The Facial Recognition Engine
The facial recognition engine is the critical key component that is responsible for mapping each enrolled user’s face at real-time into a mathematical feature vector, better known as biometrics hash, which is in turn stored in a sand-boxed binary index.
When you create a new application, FACEIO gives you the choice between two production hardened facial recognition engine: PixLab Insight and AWS Rekognition. Insight is the default engine developed by PixLab exclusively for FACEIO. Insight is optimized for accuracy and real-time performance for live video feed, and is architected to instantly detect and match millions of faces in near real time, even under challenging conditions where faces are in motion, at different angles, under poor lighting conditions, or partially obscured with face covers. Both engines (Insight and AWS Rekognition) are able to search and match potentially millions of faces from images or video feed at near real-time. You can freely test the accuracy of both engines by creating a new application on the FACEIO Console.
Facial Vectors (Biometrics Hash)
Facial vectors (hence biometrics hash) are stored as an array of floating point numbers. The data is meaningless on its own, effectively acting as a hash, and cannot be reverse engineered. Only your application have access to the currently built index. You can manage, download, grab your encryption key as well as collect analytics on this index via the Application Manager on the FACEIO Console. You can learn more about our privacy practices and compliance via our Trust Center & Privacy Best Practices pages.
Deleting Facial IDs
Facial ID deletion are done via simple REST (HTTP) API call to the /deletefacialid endpoint. That is, you specify the Facial ID you want to remove from the target application via a simple GET
or POST
HTTP request, and you are done. Refer to this Python code sample on how to delete a given Facial ID from a particular application.
On success, the meta-data and facial vectors (biometrics hash) linked to the deleted Facial ID are completely purged from the application's facial index and you can no longer authenticate this particular user with the purged Facial ID until he enroll again and another Facial ID shall be assigned to him in such case.

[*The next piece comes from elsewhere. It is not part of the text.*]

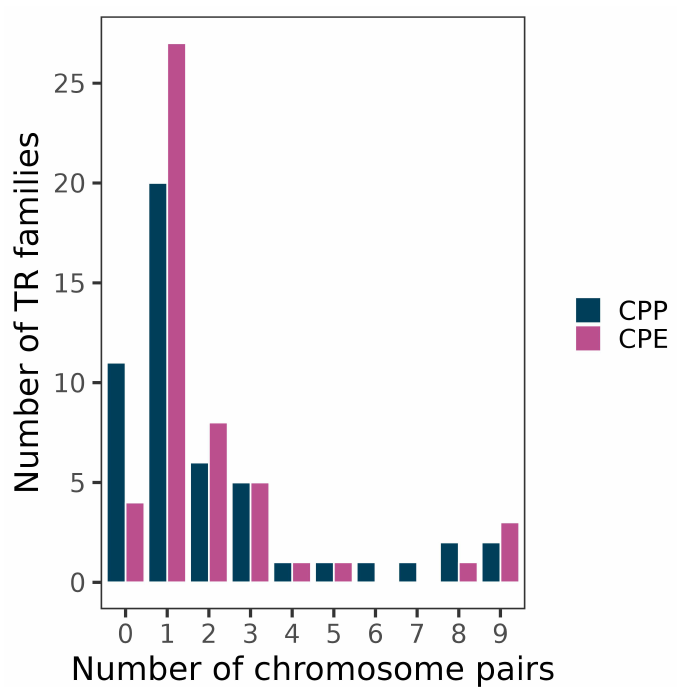
Figure 2. Spread of TR families among non-homologous chromosome pairs. Note the predominance of families being located on only one chromosome pair (20 in CPP and 27 in CPE).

Facial IDs falls in the category of Personal data just exactly email addresses, and therefore subject to Data Protection including the right to be forgotten.
It would make sense to write a set of security and privacy requirements for your project team(s) that specify usage of such features to mitigate the associated risks. You should enlist the help of a web security expert to write these requirements, and consider both user needs and welfare, as well as other issues like policy and regulation enforced by legislation such as the EU General Data Protection Regulation (GDPR).
Consider the following scenarios where you have to delete the user's Facial ID:
If your implementation includes user profiles or accounts (i.e. A dashboard), and a user deletes his/her account/profile, you should interpret this as a revocation of consent and thus proceed to the deletion of the Unique Facial ID assigned to this user on the target application if any.
For detailed informations on when to provide or delete the Facial ID of a given user, please refer to our Privacy Best Practices Guide.
Addressing Privacy & Security
Internally, FACEIO uses TLS encrypted transactions for all metadata transfers between the selected facial recognition engine and your website or web application, and no data passes through the Internet if run on Premises.
Privacy & Security are thoughtfully addressed from a full set of security configurations options available to you via the application manager. Options includes easy opt-out capabilities, PIN code requirements, country code or domain name based restrictions, and many other settings as advertised in our Privacy & Security best practices guides.